"This brigade is to use no rifles to-night," answered a voice. "Over on the left, where they are to attack the intrenchments, there are rifles. But we must capture the Brittingham Corral to-night, and rifles are no good. We are Contreras' men, the Brigada Juarez. See, we have orders to walk up to the walls and throw these bombs inside!" He held out the bomb. It was made of a short stick of dynamite sewed in a strip of cowhide, with a fuse stuck in one end. He went on: "General Robles' gente are over there on the right. They, too, have granados, but rifles also. They are going to assault the Cerro de la Pila...."

And now down the warm, still night came suddenly the sound of heavy firing from the direction of Lerdo, where Maclovio Herrera was going in with his brigade.
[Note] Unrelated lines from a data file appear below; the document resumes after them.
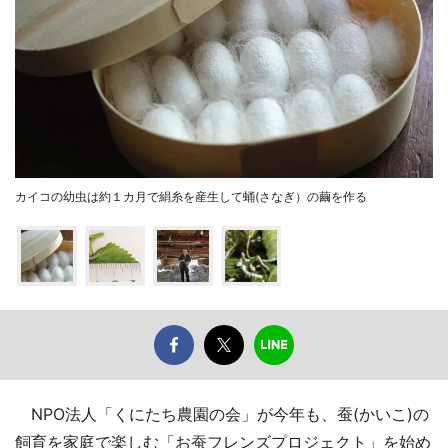
カイコの幼虫は約１カ月で絹糸を産生して蛹(さなぎ）の繭を作る
NPO法人「くにたち農園の会」が今年も、蚕(かいこ)の
飼育を家庭で楽しむ「お蚕フレンズプロジェクト」を始め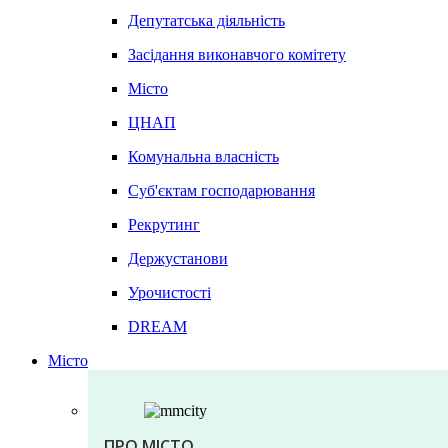
Депутатська діяльність
Засідання виконавчого комітету
Місто
ЦНАП
Комунальна власність
Суб'єктам господарювання
Рекрутинг
Держустанови
Урочистості
DREAM
Місто
ПРО МІСТО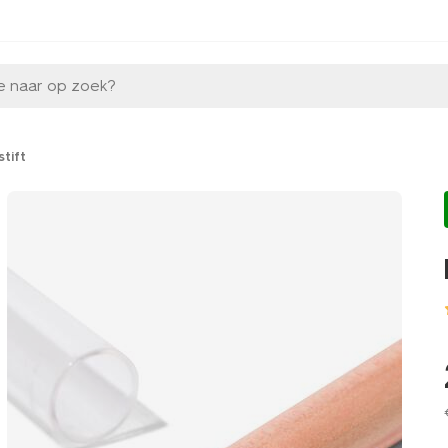
e naar op zoek?
stift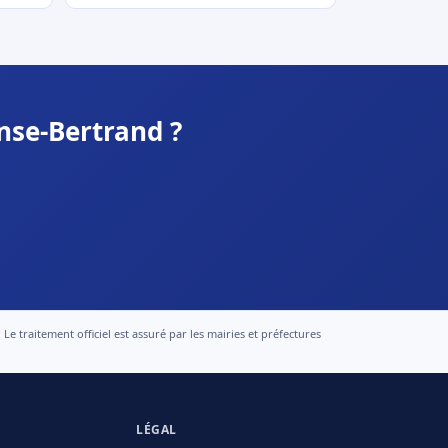
nse-Bertrand ?
 traitement officiel est assuré par les mairies et préfectures
LÉGAL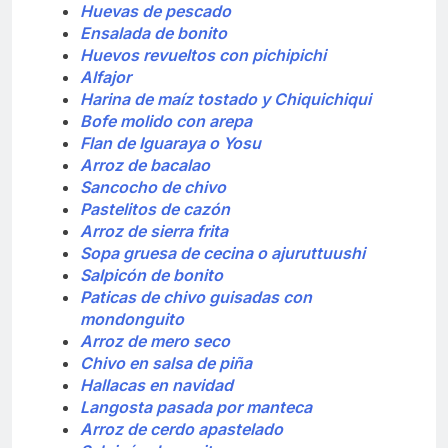
Huevas de pescado
Ensalada de bonito
Huevos revueltos con pichipichi
Alfajor
Harina de maíz tostado y Chiquichiqui
Bofe molido con arepa
Flan de Iguaraya o Yosu
Arroz de bacalao
Sancocho de chivo
Pastelitos de cazón
Arroz de sierra frita
Sopa gruesa de cecina o ajuruttuushi
Salpicón de bonito
Paticas de chivo guisadas con
mondonguito
Arroz de mero seco
Chivo en salsa de piña
Hallacas en navidad
Langosta pasada por manteca
Arroz de cerdo apastelado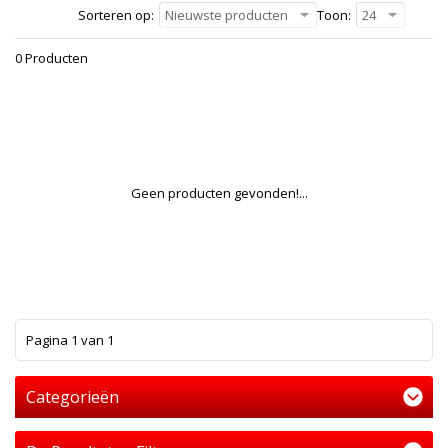
Sorteren op:
Nieuwste producten
Toon:
24
0 Producten
Geen producten gevonden!...
1
Pagina 1 van 1
Categorieën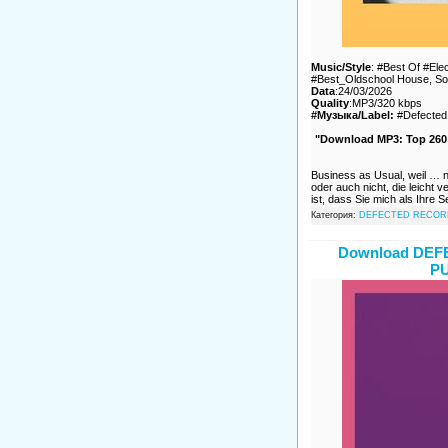
Music/Style
: #Best Of #Ele
#Best_Oldschool House, So
Data
:24/03/2026
Quality
:MP3/320 kbps
#Музыка/Label:
#Defected
"Download MP3: Top 260
Business as Usual, weil … nu
oder auch nicht, die leicht v
ist, dass Sie mich als Ihre S
Категория:
DEFECTED RECOR
Download DEF
PU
Almost simultaneously from dead ahead rifle fire awoke sputtering. A man came down the line with a lighted cigar glowing like a firefly in the hollow of his hands.

"Light your cigarettes from this," he said, "and don't set fire to your fuses until you're right up under the wall."

"Captain, carramba! It's going to be very, very duro! How shall we know the right time?"

Another voice, deep, rough, spoke up in the dark.

"I'll tell you. Just come along with me."

A whispered, smothered shout of "Viva Villa!" burst from them. On foot, holding a lighted cigar in one hand—for he never smoked—and a bomb in the other, the General climbed the bank of the ditch and plunged into the brush, the others pouring after him....

All along the line now the rifle fire roared, though down behind the trees I could see nothing of the attack. The artillery was silent, the troops being too close together in the dark to permit the use of shrapnel by either side. I rode back and over to the right, where I climbed my horse up the steep ditch bank. From there I could see the dancing tiny fires of the guns at Lerdo, and scattered spurts like a string of jewels all along our front. Over to the extreme left a new and deeper noise told where Benavides was making a demonstration against Torreon proper with quick-firing guns. I stood tensely awaiting the attack.

It came with the force of an explosion. In the direction of the Brittingham Corral, which I could not see, the syncopated rhythm of four machine guns and a continuous inhuman blast of volleying rifles made the previous noise seem like the deepest silence. A quick glare reddened the heaven above, and then the shocking detonations of dynamite. I could imagine the yelling savages sweeping up the street against that withering flame, wavering, pausing, struggling on again, with Villa just in front, talking to them back over his shoulder, as he always did. Now more furious firing over to the right indicated that the attack against the Cerro de la Pila had reached the foot of the hill. And all at once on the far end of the ridge toward Lerdo, there were flashes. Maclovio must have taken Lerdo! Lo! All at once appeared a magical sight. Up the steep slope of the Cerro, around three sides of it, slowly rose a ring of fierce light. It was the steady flame of rifle fire from the attackers. The summit, too, streamed fire, which intensified as the ring converged toward it, raggeder now. A bright glare burst from the top—then another. A second later arrived the dreadful reports of cannon. They were opening upon the little line of climbing men with artillery! But still they rose upon the black hill. The ring of flame was broken now in many places, but it never faltered. So until it seemed to merge with the venomous spitting blaze at the summit. Then all at once it seemed to wither completely, and little single fireflies kept dropping down the slope—all that were left. And when I thought that all was lost, and marveled at the useless heroism of these peons who walked up a hill in the face of artillery, behold! The ring of flame was creeping slowly upward again.... That night they attacked the Cerro seven times on foot, and at every attack seven-eighths of them were killed.... All this time the infernal roaring and the play of red light over the Corral did not stop. Occasionally there seemed to come a lull, but it recommenced only more terribly. They assaulted the Corral eight times.... The morning that I entered Gomez, although the Federals had been steadily burning bodies for three days, they were so thick in the wide space before the Brittingham Corral that I could hardly ride through on horseback, and around the Cerro were seven distinct ridges of rebel dead....

The wounded began creeping through the plain obscurely in the dense darkness. Their cries and groans could be distinctly heard, though the battle noise drowned every other sound—you could even hear the rustle of the bushes as they crept through, and their dragging feet on the sand. A horseman passed along the path below me, cursing furiously that he must leave the battle because his arm was broken, and weeping between curses. Then came a footman, who sat at the foot of my bank and nursed a hand, talking without cessation about all sorts of things to keep from a nervous breakdown.